“Marto: ‘Ah, seperti pegoeron (tempat beladjar ilmoe). Saja boekan goeroe, tjoemah bertjeritera atau memberi nasehat, kebetoelan sekarang ada waktoenja. Maka baiklah sekarang sadja. Adapon fatsal (selamatan) hoendjoek makanan itoe tidak perloe pakai nasi woedoek ajam tjengoek brendel. Sebab Goesti Kangdjeng Nabi Rasoel itoe minoem tjioe A.V.H. dan minum madat, kadang kadang kletet djoega soeka. Perloe apakah mentjari barang jang tidak ada. Meskipon ada banjak nasi woedoek, kalau tidak ada tjioe dan tjandoe tentoelah pajah sekali.”
(Pertjakapan antara Marto dan Djojo, Djawi Hisworo 9 dan 11 Januari 1918)
ISLAMTODAY ID— Kasus penistaan agama lewat tulisan Djojodikoro di Surat Kabar Djawi Hisworo, di atas menuai reaksi keras umat Islam. Sikap tegas umat Islam bermunculan dari pembentukkan laskar umat Islam hingga ajukan delik pers.
Mu’arif seorang Pengkaji Sejarah Muhammadiyah Aisyiyah dan Anggota Majelis Pustaka dan Informasi PP Muhammadiyah dalam Kasus Penistaan Agama di Zaman Kolonial Belanda mengungkapkan jika ada beberapa tipologi respon Umat Islam.
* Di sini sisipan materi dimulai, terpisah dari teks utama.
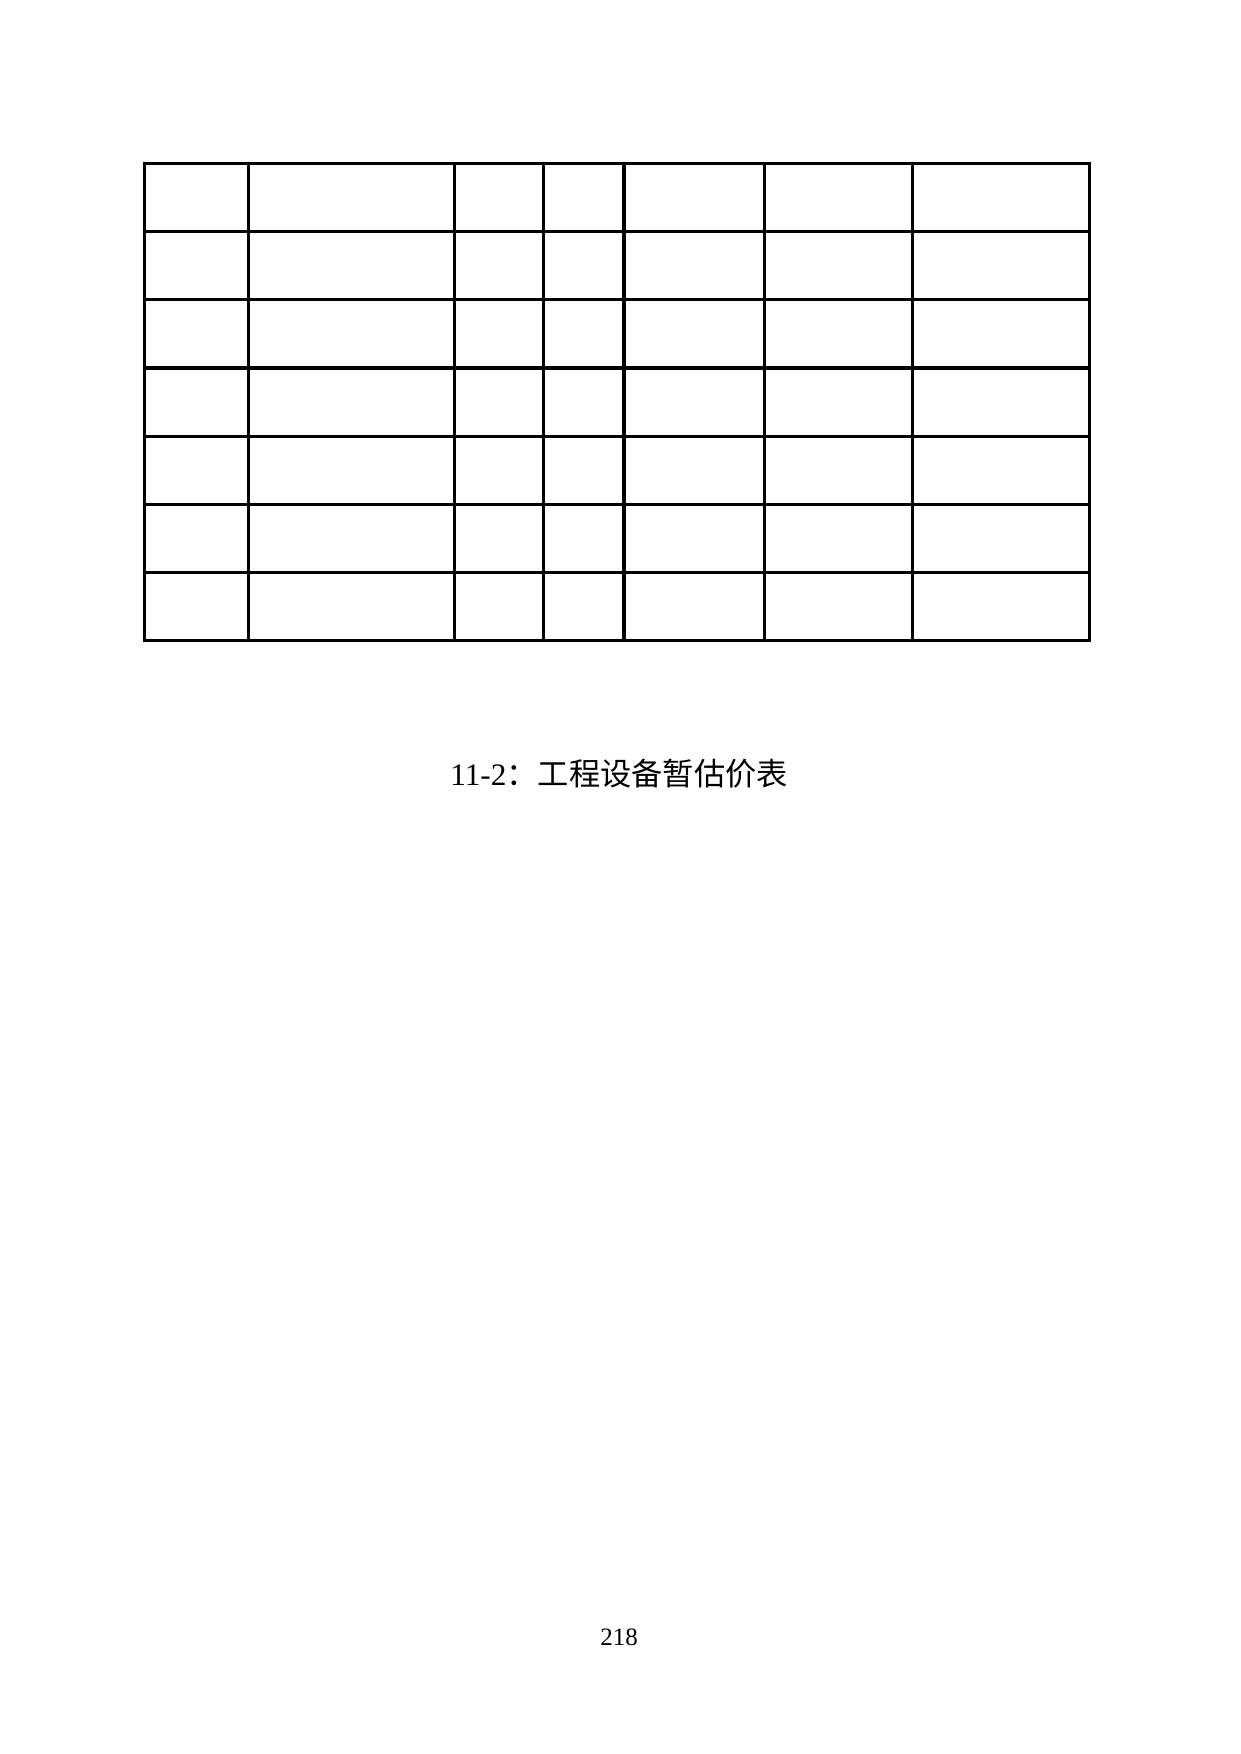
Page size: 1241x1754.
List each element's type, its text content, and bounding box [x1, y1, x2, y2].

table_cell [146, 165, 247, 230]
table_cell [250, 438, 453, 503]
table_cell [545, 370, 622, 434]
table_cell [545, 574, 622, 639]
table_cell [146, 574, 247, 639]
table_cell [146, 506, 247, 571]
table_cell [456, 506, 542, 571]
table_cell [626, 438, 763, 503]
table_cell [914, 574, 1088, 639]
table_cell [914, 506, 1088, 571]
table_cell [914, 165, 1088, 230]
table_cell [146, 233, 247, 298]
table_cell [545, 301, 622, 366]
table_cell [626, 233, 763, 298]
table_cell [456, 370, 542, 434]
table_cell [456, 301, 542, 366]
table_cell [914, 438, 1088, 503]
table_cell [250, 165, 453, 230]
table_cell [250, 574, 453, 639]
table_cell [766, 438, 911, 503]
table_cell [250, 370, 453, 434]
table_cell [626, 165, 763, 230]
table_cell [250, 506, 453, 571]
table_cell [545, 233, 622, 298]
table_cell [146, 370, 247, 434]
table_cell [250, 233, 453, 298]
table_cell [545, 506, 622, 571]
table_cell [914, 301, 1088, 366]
text 11-2：工程设备暂估价表 [159, 739, 1078, 804]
Pertama, sikap reaktif umat Islam di Surabaya dan Solo. Keduanya dimotori oleh para aktivis Sarekat Islam (SI) dengan medianya masing-masing.
Di Surabaya lewat Oetoesan Hindia mereka menuliskan sebuah artikel dengan judul Si Djahat Menghina Nabi Kita. Artikel yang sama diterbitkan ulang di Medan Moeslimin, Solo.
Bahkan respon umat Islam di Solo tidak hanya menerbitkan ulang artikel milik Abikoesno Tjokrosoejoso. Mereka juga menerbitkan pamphlet-pamflet menyerang Djawi Hisworo.
Surabaya dan Solo merupakan dua kota yang mempelopori lahirnya laskar Tentara Kanjeng Nabi Muhammad (TKNM).
Kedua, upaya damai dari organisasi pers Hindia Belanda, Inlandsche Journalist Bond (IJB). Gerakan ini dipimpin oleh Wakil IJB, Marco Kartodikromo.
Ketiga, menempuh jaluar hukum. Upaya ini dilakukan oleh Muhammadiyah dalam surat terbukanya kepada pemerintah kolonial pada 15 Maret 1918.
Sikap Muhammadiyah
Sikap Muhammadiyah ditunjukkan dengan keluarnya surat atas nama Hoofdbestuur Muhammadiyah yang ditandatangani oleh KH Ahmad Dahlan dan Raden Ngabehi Kartopringgo. Surat yang ditujukan kepada Gubernur Jenderal Belanda, Johan Paul van Limburg Stirum itu meminta agar Djawi Hisworo segera ditindak.
Dikutip dari Covering Muhammadiyah Gerakan Islam Berkemajuan dalam Sorotan Media Massa pada Zaman Kolonial Belanda disebutkan jika dalam surat terbuka tersebut Muhammadiyah mengecam redaksi Djawi Hisworo.
Muarif dalam buku tersebut menuturkan tentang kefatalan yang dilakukan oleh Djawi Hisworo. Muhammadiyah menyatakan bahwa delik pers terhadap Djawi Hisworo bukan hanya perkara penghinaan terhadap Nabi Muhammad namun juga terhadap Allah SWT.
“Disebutkan dalam rilis tersebut bahwa delik pers yang menimpa Surat Kabar Djawi Hisworo bukan hanya hinaan kepada Nabi Muhammad saja, tetapi juga kepada Allah SWT,” ujar Muarif.
Surat terbuka dari Pimpinan Pusat (PP) Muhammadiyah tersebut diterbitkan oleh Surat Kabar Islam Bergerak pada Senin, 1 April 1918. Pernyataan PP Muhammadiyah itu dimuat dalam sebuah kolom dengan judul ‘Soerat Terboeka Dipersempahkan Kehadapan Srie Padoeka jang Dipertoean Besar Gouvernour General di Hindia Nederland’.
“Otoritas kolonial sebagai pemangku kedaulatan hukum diminta untuk segera menindaklanjuti pelaku penista agama Islam karena telah mengganggu stabilitas keamanan,” jelas Muarif.